Pulung gantung dipercaya sebagai fenomena adanya roh api yang melayang-layang di atas rumah warga. Ketika fenomena tersebut terjadi, itu menandakan ada salah satu dari anggota keluarga tersebut yang akan meninggal karena gantung diri.
”Statistik bunuh diri di DI Yogyakarta menunjukkan bahwa unsur-unsur budaya ini tidak dapat diabaikan. Di Bali dan Jawa Tengah juga memiliki kepercayaan mistis yang kuat sehingga keyakinan mistis tersebut perlu menjadi elemen inti dalam edukasi dan upaya pencegahan bunuh diri di Indonesia,” tulis peneliti.
Perdesaan
Dalam penelitian diungkapkan pula bahwa kasus bunuh diri di Indonesia jauh lebih besar ditemukan di perdesaan dengan perbandingan antara kota dan perdesaan 1:4,47. Ada beberapa kemungkinan yang dapat menyebabkan tingginya angka bunuh diri di perdesaan, yakni tingkat religiositas yang tinggi di perdesaan yang menyebabkan stigma yang lebih tinggi, rendahnya kesadaran untuk mencari pertolongan, dan akses yang lebih mudah pada sarana bunuh diri di perdesaan seperti pestisida dan tali.

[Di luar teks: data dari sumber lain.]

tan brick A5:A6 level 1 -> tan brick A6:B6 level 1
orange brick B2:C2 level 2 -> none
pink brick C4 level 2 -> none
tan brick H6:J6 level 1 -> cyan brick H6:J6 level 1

Faktor lainnya bisa juga karena kurangnya akses terhadap pelayanan kesehatan jiwa. Minimnya jumlah tenaga ahli seperti psikolog dan psikiater yang di Indonesia menyebabkan akses pada layanan kesehatan jiwa yang terbatas tidak hanya terjadi di perdesaan, tetapi juga perkotaan.
Meski begitu, faktor-faktor budaya yang unik di perdesaan, seperti yang terjadi di Gunung Kidul juga turut menyebabkan kasus bunuh diri yang lebih banyak terjadi di perdesaan. Di sejumlah wilayah perdesaan pun masih ada yang memercayai bahwa gangguan kesehatan jiwa terkait dengan kehadiran jin atau hantu yang akhirnya ditangani dengan pendekatan agama. Selain itu, praktik pasung juga masih kerap ditemui di wilayah perdesaan.

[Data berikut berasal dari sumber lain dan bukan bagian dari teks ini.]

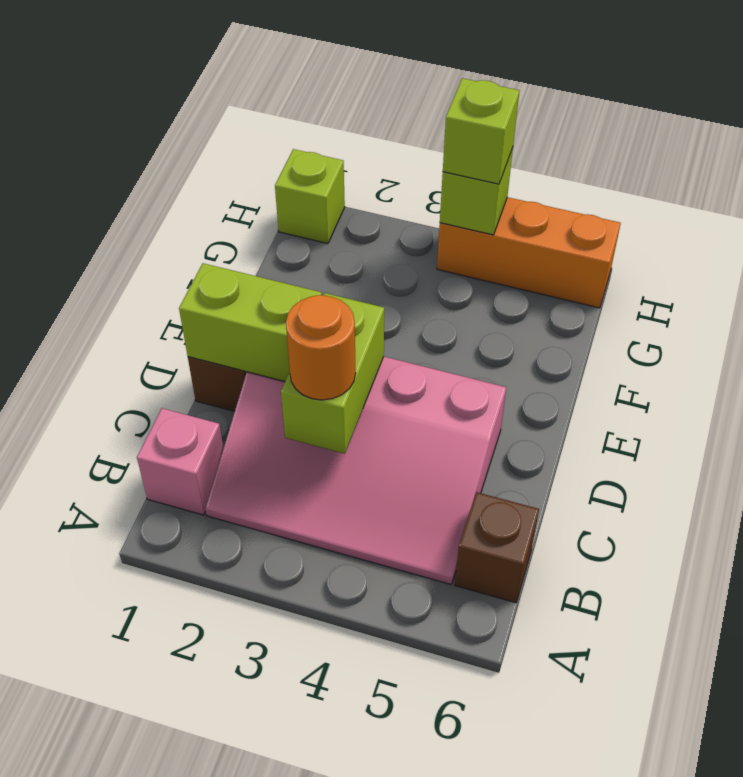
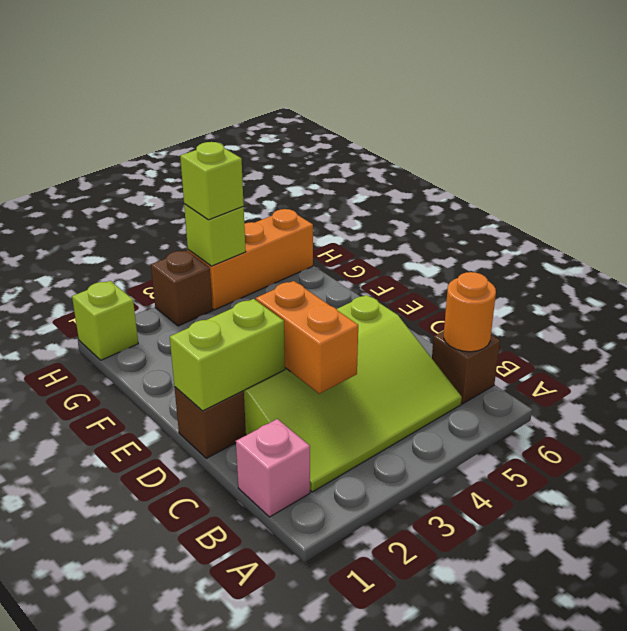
pink slope B2:D5 level 1 top D -> lime slope B2:D5 level 1 top D
lime brick C3:D3 level 2 -> orange brick C3:D3 level 2
orange round brick C3 level 3 -> orange round brick B6 level 2
none -> brown brick H3 level 1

”Keyakinan dan perilaku yang buruk terhadap individu dengan gangguan jiwa dapat berpengaruh dengan kejadian bunuh diri. Penelitian lebih lanjut diperlukan untuk menjelaskannya,” tulis peneliti.
Stigma
Peneliti Kedokteran Komunitas yang juga inisiator Kaukus Masyarakat Peduli Kesehatan Jiwa, Ray Wagiu Basrowi, menilai, tingginya kasus bunuh diri yang tidak terlaporkan paling besar disebabkan karena besarnya stigma dan diskriminasi di masyarakat. Hal tersebut menyebabkan orang yang mengalami gangguan kesehatan jiwa ragu untuk mencari bantuan sehingga tidak segera diatasi.
Padahal, ketika seseorang mengalami gejala gangguan kesehatan jiwa seperti cemas dan depresi, maka ia akan berisiko melakukan bunuh diri jika tidak segera diatasi. Stigma itu pula yang membuat kasus kematian akibat bunuh diri juga tidak dilaporkan oleh anggota keluarga.

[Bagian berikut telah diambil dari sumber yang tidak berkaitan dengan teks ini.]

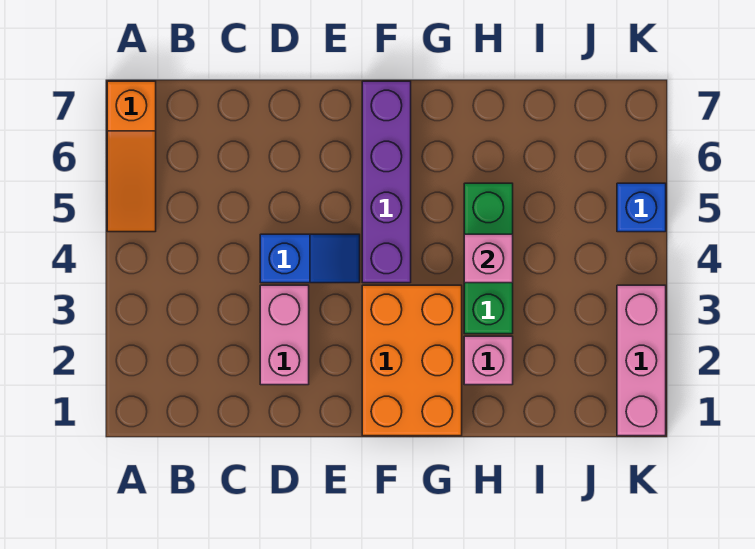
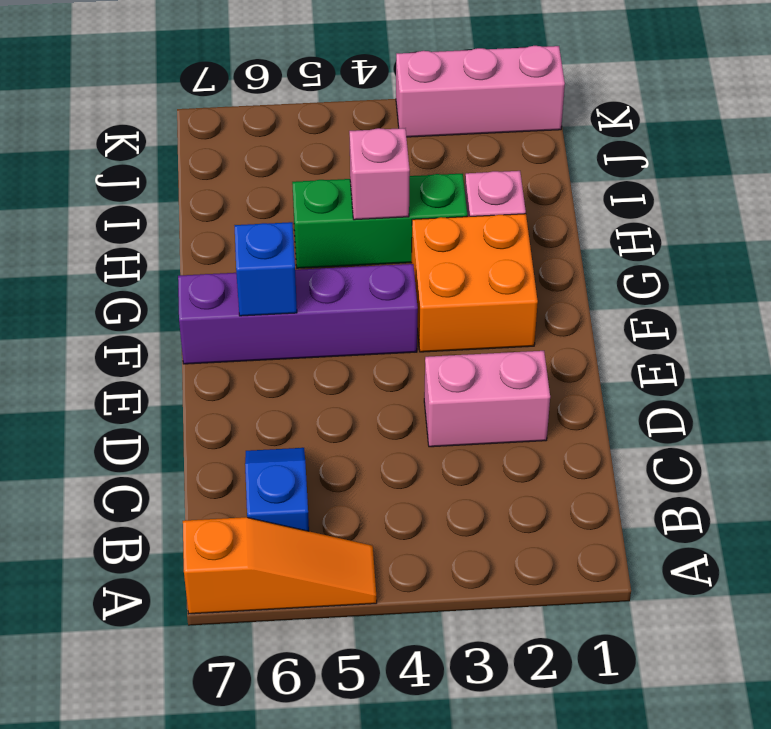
blue slope D4:E4 level 1 top D -> blue slope B6:C6 level 1 top B
orange brick F1:G3 level 1 -> orange brick F2:G3 level 1
blue brick K5 level 1 -> blue brick F6 level 2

”Stigma itu juga membuat orang lebih cenderung melakukan self diagnosis. Padahal, self diagnosis tidak terekam sehingga tidak bisa dilaporkan. Karena itu, inisiasi yang dilakukan Kementerian Kesehatan untuk memasifkan skrining gangguan jiwa berbasis komunitas di puskesmas dan posyandu harus diimplementasikan secara luas. Bisa juga dengan telemedisin sehingga hasil penapisan tetap terekam,” kata Ray.